Fetching halo node's features using RPC

sark777 · October 6, 2023, 8:32pm

Hi,

This question is similar to Calculate bytes sent and received with communication time per machine in distributed training, but I didn’t find a straightforward answer.

What is the best way to measure the time spent on rpc per minibatch per trainer?
As far as my current understanding goes, g.ndata["features"][input_nodes] also pulls features of the local nodes so some time will also be spent on retrieving the local nodes’ features from the local KVstore.
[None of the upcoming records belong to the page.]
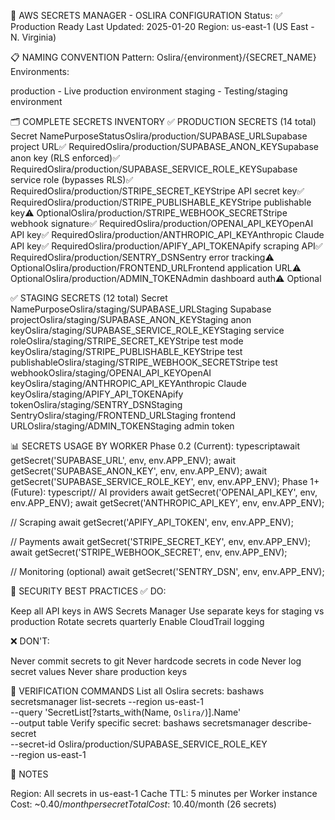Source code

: 🔐 AWS SECRETS MANAGER - OSLIRA CONFIGURATION
Status: ✅ Production Ready
Last Updated: 2025-01-20
Region: us-east-1 (US East - N. Virginia)

📋 NAMING CONVENTION
Pattern:
Oslira/{environment}/{SECRET_NAME}
Environments:

production - Live production environment
staging - Testing/staging environment


🗂️ COMPLETE SECRETS INVENTORY
✅ PRODUCTION SECRETS (14 total)
Secret NamePurposeStatusOslira/production/SUPABASE_URLSupabase project URL✅ RequiredOslira/production/SUPABASE_ANON_KEYSupabase anon key (RLS enforced)✅ RequiredOslira/production/SUPABASE_SERVICE_ROLE_KEYSupabase service role (bypasses RLS)✅ RequiredOslira/production/STRIPE_SECRET_KEYStripe API secret key✅ RequiredOslira/production/STRIPE_PUBLISHABLE_KEYStripe publishable key⚠️ OptionalOslira/production/STRIPE_WEBHOOK_SECRETStripe webhook signature✅ RequiredOslira/production/OPENAI_API_KEYOpenAI API key✅ RequiredOslira/production/ANTHROPIC_API_KEYAnthropic Claude API key✅ RequiredOslira/production/APIFY_API_TOKENApify scraping API✅ RequiredOslira/production/SENTRY_DSNSentry error tracking⚠️ OptionalOslira/production/FRONTEND_URLFrontend application URL⚠️ OptionalOslira/production/ADMIN_TOKENAdmin dashboard auth⚠️ Optional

✅ STAGING SECRETS (12 total)
Secret NamePurposeOslira/staging/SUPABASE_URLStaging Supabase projectOslira/staging/SUPABASE_ANON_KEYStaging anon keyOslira/staging/SUPABASE_SERVICE_ROLE_KEYStaging service roleOslira/staging/STRIPE_SECRET_KEYStripe test mode keyOslira/staging/STRIPE_PUBLISHABLE_KEYStripe test publishableOslira/staging/STRIPE_WEBHOOK_SECRETStripe test webhookOslira/staging/OPENAI_API_KEYOpenAI keyOslira/staging/ANTHROPIC_API_KEYAnthropic Claude keyOslira/staging/APIFY_API_TOKENApify tokenOslira/staging/SENTRY_DSNStaging SentryOslira/staging/FRONTEND_URLStaging frontend URLOslira/staging/ADMIN_TOKENStaging admin token

📊 SECRETS USAGE BY WORKER
Phase 0.2 (Current):
typescriptawait getSecret('SUPABASE_URL', env, env.APP_ENV);
await getSecret('SUPABASE_ANON_KEY', env, env.APP_ENV);
await getSecret('SUPABASE_SERVICE_ROLE_KEY', env, env.APP_ENV);
Phase 1+ (Future):
typescript// AI providers
await getSecret('OPENAI_API_KEY', env, env.APP_ENV);
await getSecret('ANTHROPIC_API_KEY', env, env.APP_ENV);

// Scraping
await getSecret('APIFY_API_TOKEN', env, env.APP_ENV);

// Payments
await getSecret('STRIPE_SECRET_KEY', env, env.APP_ENV);
await getSecret('STRIPE_WEBHOOK_SECRET', env, env.APP_ENV);

// Monitoring (optional)
await getSecret('SENTRY_DSN', env, env.APP_ENV);

🔐 SECURITY BEST PRACTICES
✅ DO:

Keep all API keys in AWS Secrets Manager
Use separate keys for staging vs production
Rotate secrets quarterly
Enable CloudTrail logging

❌ DON'T:

Never commit secrets to git
Never hardcode secrets in code
Never log secret values
Never share production keys


🧪 VERIFICATION COMMANDS
List all Oslira secrets:
bashaws secretsmanager list-secrets --region us-east-1 \
  --query 'SecretList[?starts_with(Name, `Oslira/`)].Name' \
  --output table
Verify specific secret:
bashaws secretsmanager describe-secret \
  --secret-id Oslira/production/SUPABASE_SERVICE_ROLE_KEY \
  --region us-east-1

📝 NOTES

Region: All secrets in us-east-1
Cache TTL: 5 minutes per Worker instance
Cost: ~$0.40/month per secret
Total Cost: ~$10.40/month (26 secrets)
Is this overlapped with rpc?
How do I measure how many rpc calls were made per minibatch per trainer?
In this post When and how to fetch features on the remote machine, you mention -

In short, local ids will be converted to global ids and send request to target machines

However, doesn’t the input_nodes returned by the dataloader for step, (input_nodes, seeds, blocks) in enumerate(dataloader) already represent global_ids?

Thank you for your time!

minjie · October 7, 2023, 10:41pm

I don’t think there is straightforward way to do that besides digging into the codebase and time the remote and local operations separately.
Yes, it is overlapped with rpc.
Similar answer to 1.
Yes, the ID returned by enumerator is always global IDs. The local IDs are internal implementation details.

system · November 6, 2023, 10:41pm

This topic was automatically closed 30 days after the last reply. New replies are no longer allowed.